He turns an apologetic look to me. “I am only viewing it.”
“For what purpose?” I whisper the words with a faint hiss. “To leave at the close of the Sacrament and come home?” One doesn’t view property if they are to leave in a month. I twist in the chair to face him. “Why would you need a flat above a tavern if you’re to come home, Eamon?”
The look he gives me is tight. “Home is…” He pauses to swallow, then loosens a curt sigh. “Home to you mightn’t be what home is to me.”
“What?” I hiss, lips curling to bare my teeth. I inch closer, like I’m about ready to chomp into him. “What are you saying?”
“If your nuptials to Taroh come to be… your home will be across Licht. When will I be able to see you, if ever?”
“You will move.” The answer comes too quickly from me. “You will move to be close to me.”
His mouth flattens into a thin line. “And what will my life be beyond that?”
I shrug, harsh. “What it is now.”
Eamon reaches for my hand. “I like Kithe, Nari. It all depends on the Sacrament, of what’s to come, of what occurs in your path, but I do wish to stay here.”
He takes my fingers into his grip, as though it will somehow enchant his words, make them easier for me to hear. It doesn’t.
I wrench my hand out of his grip and push up from the chair. It skids back with an awful screech.
“Nari.” He lifts a pleading look to me. “We cannot be sure Taroh will even allow our friendship once you are wed. How can I pin my future on uncertainties?”
I look down at him with a slack face but a gaze that burns. “And so you will abandon me, too.”
Eamon parts his lips around words that don’t come, because before he can utter a word, I turn my back on him and stalk out of the dining hall.
I make it up one level before the sobs wash over me.
Aleana might understand my tears, and so I look for her.
I search every level, every hall in Hemlock House, because I have no one else I can talk to. No one else within these walls cares to hear my woes.
Aleana will listen. Her patience won’t grate in the presence of my tears.
But this does not come to be. Instead, I learn that I am utterly selfish and a tad disgusting because, when I find her bedchamber, the door is ajar, and I peek through the gap—
A ghost of ashen skin and coarse hair, Aleana lies flat on the bed.

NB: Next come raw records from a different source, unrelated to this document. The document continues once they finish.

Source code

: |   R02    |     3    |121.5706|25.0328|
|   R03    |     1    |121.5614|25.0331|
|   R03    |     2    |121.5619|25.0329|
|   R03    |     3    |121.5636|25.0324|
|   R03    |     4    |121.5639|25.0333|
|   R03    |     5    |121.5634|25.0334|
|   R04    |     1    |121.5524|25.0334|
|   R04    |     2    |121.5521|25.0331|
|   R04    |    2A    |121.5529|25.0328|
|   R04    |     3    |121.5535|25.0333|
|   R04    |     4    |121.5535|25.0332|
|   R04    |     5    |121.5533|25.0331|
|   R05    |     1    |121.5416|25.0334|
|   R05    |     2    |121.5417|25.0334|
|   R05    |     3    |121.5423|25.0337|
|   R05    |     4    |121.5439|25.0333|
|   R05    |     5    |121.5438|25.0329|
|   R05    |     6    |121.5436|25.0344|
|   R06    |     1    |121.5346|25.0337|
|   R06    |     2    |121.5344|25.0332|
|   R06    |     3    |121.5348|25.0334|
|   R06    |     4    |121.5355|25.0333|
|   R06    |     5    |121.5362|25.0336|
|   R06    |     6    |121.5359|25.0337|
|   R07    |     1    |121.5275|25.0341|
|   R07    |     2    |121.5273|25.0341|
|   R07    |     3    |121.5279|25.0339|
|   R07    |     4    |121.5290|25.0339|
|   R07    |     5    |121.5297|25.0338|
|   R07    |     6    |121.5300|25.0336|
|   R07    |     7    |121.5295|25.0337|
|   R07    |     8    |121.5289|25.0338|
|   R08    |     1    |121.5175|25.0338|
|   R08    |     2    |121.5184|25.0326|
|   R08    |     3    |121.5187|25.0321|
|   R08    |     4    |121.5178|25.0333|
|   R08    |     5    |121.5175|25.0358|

So melted into it, she and the mattress seem to become one. Such a skinny, frail female, but there is something weightedabout her as I inch closer to the crack in the doorway, something in the exhaustion that droops her lashes and glistens her brow with an early fever sweat.
She isn’t alone.
The healer leans over her; his spidery fingers spindle a white twig around her ear.
Aleana’s voice is a rasp. “How long?”
“A week, maybe two.” The healer’s answer is crisp, unfeeling. “The white powder is eating you from the inside out.”
“I’ve been more energised,” she breathes the words without any conviction. “Healthier.”
“Miss Aleana, I told you this would happen.” The healer sighs, as though heckled, and draws back, taking what I suspect to be a temperature twig with him. “All these tonics you pour down your throat, they feed you with bursts of vitality, but your body is weakened by power it cannot sustain.”
“I need…” Her breath chokes as she struggles to sit up against the sagging pillows. “I need time.”
The reality of it strikes me like a slap to the face.
She gives up and sinks into the mattress. “Just another month, that’s all I ask for.”